§ Information supplied
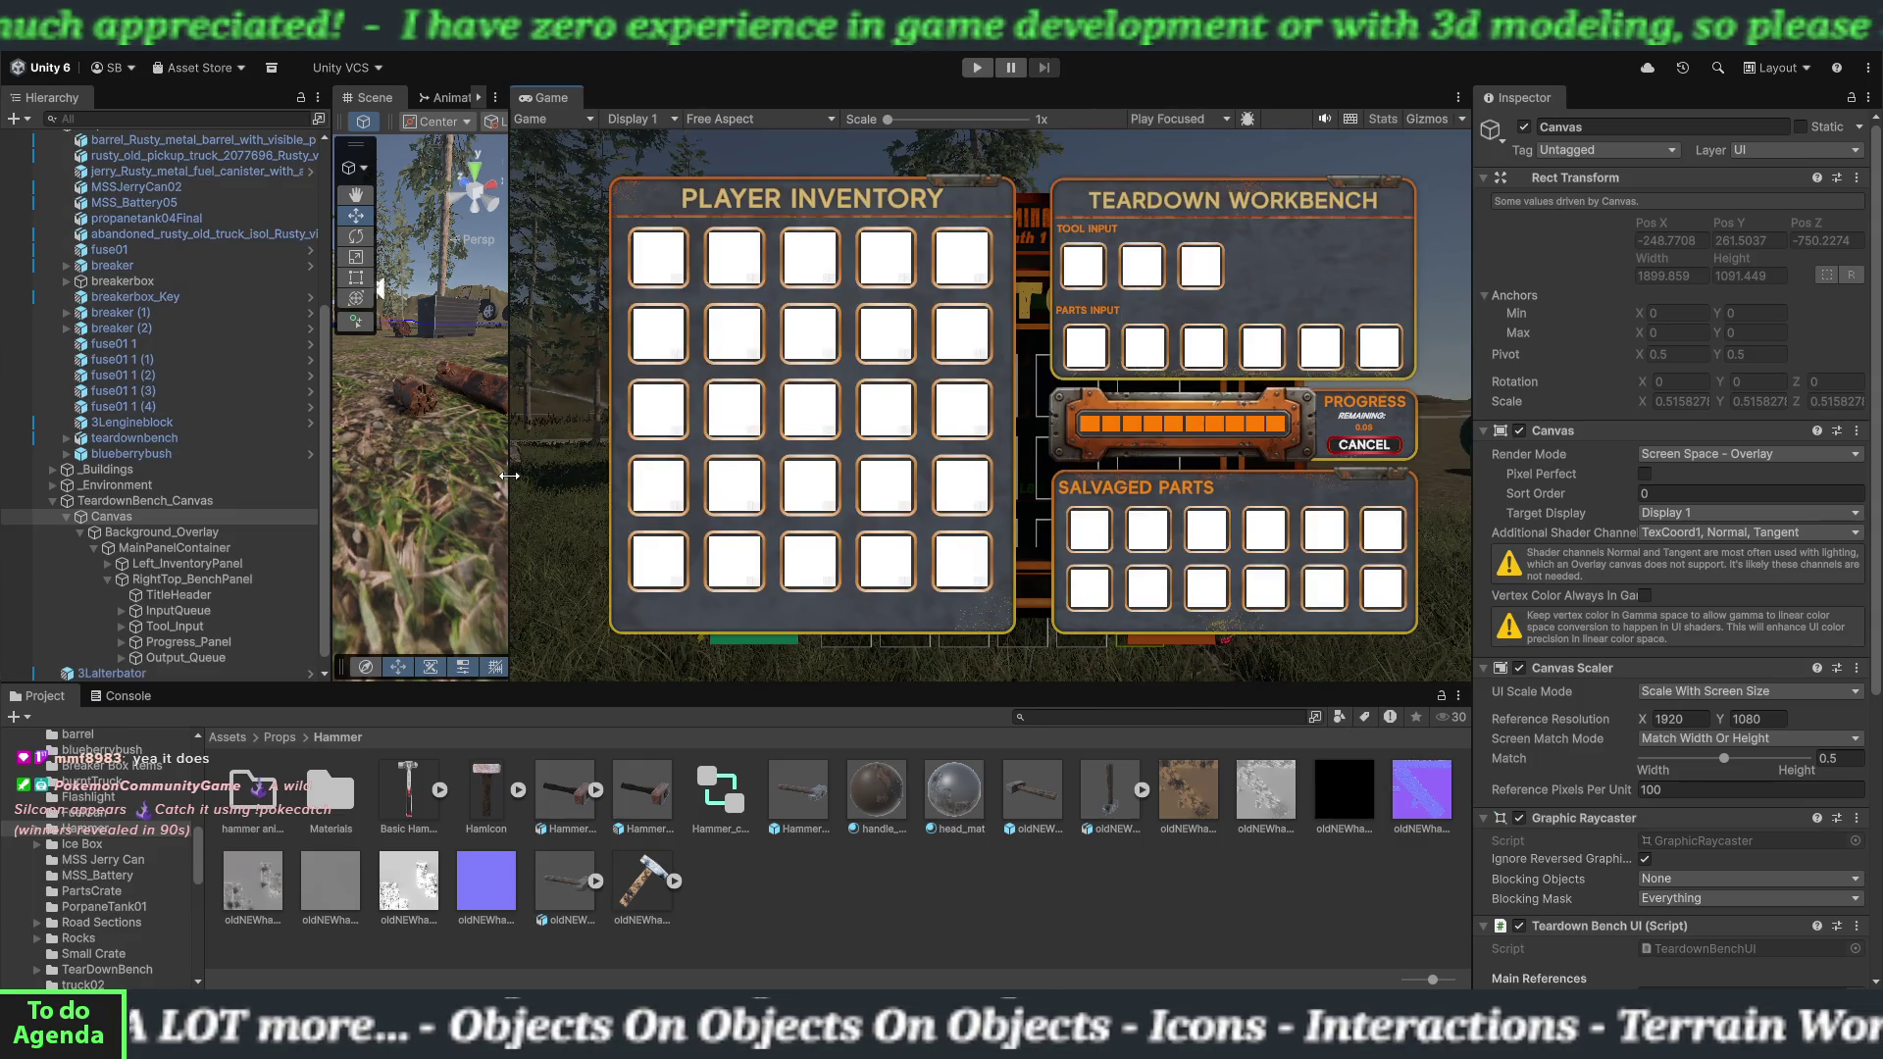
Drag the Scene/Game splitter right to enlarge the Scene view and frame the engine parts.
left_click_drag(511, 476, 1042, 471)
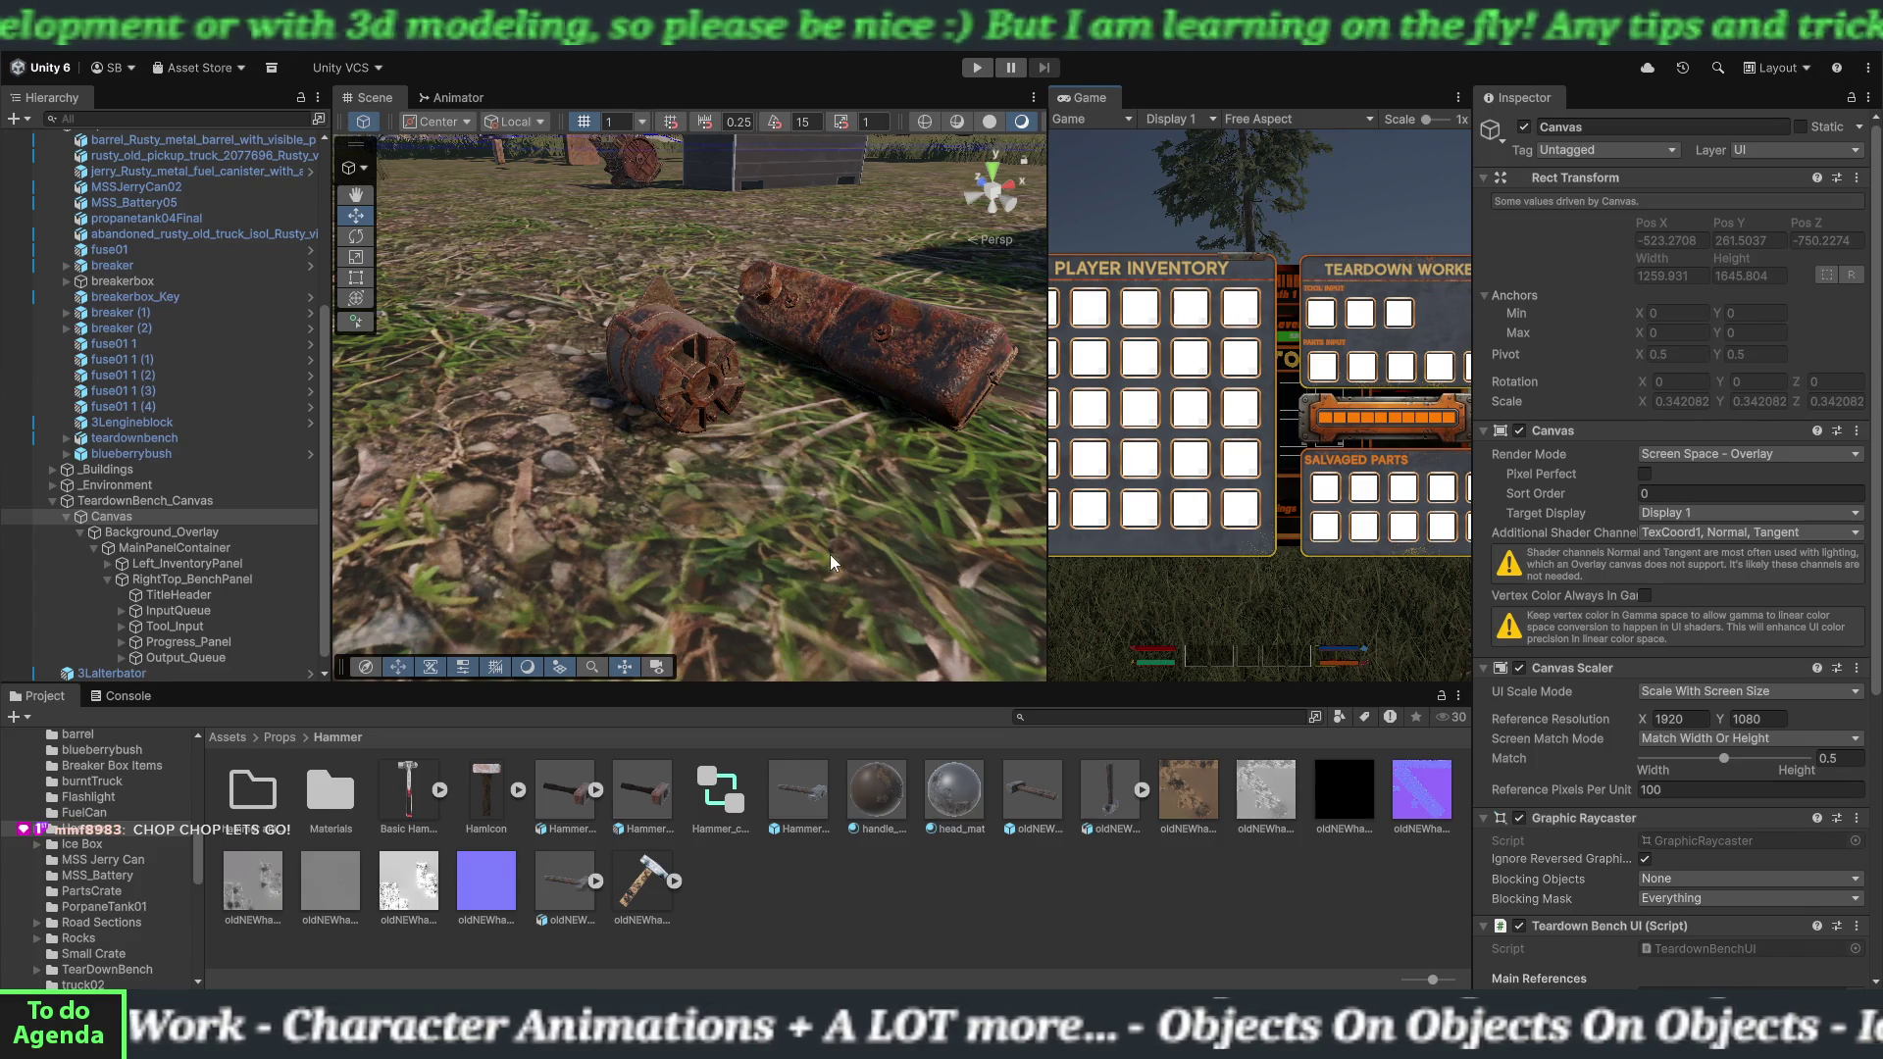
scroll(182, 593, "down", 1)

§ Exercise directions
This exercise calls for the complete listing, returned exactly and without images.

§ Response
Drag the Scene/Game splitter right to enlarge the Scene view and frame the engine parts.
left_click_drag(511, 476, 1042, 471)
scroll(182, 593, "down", 1)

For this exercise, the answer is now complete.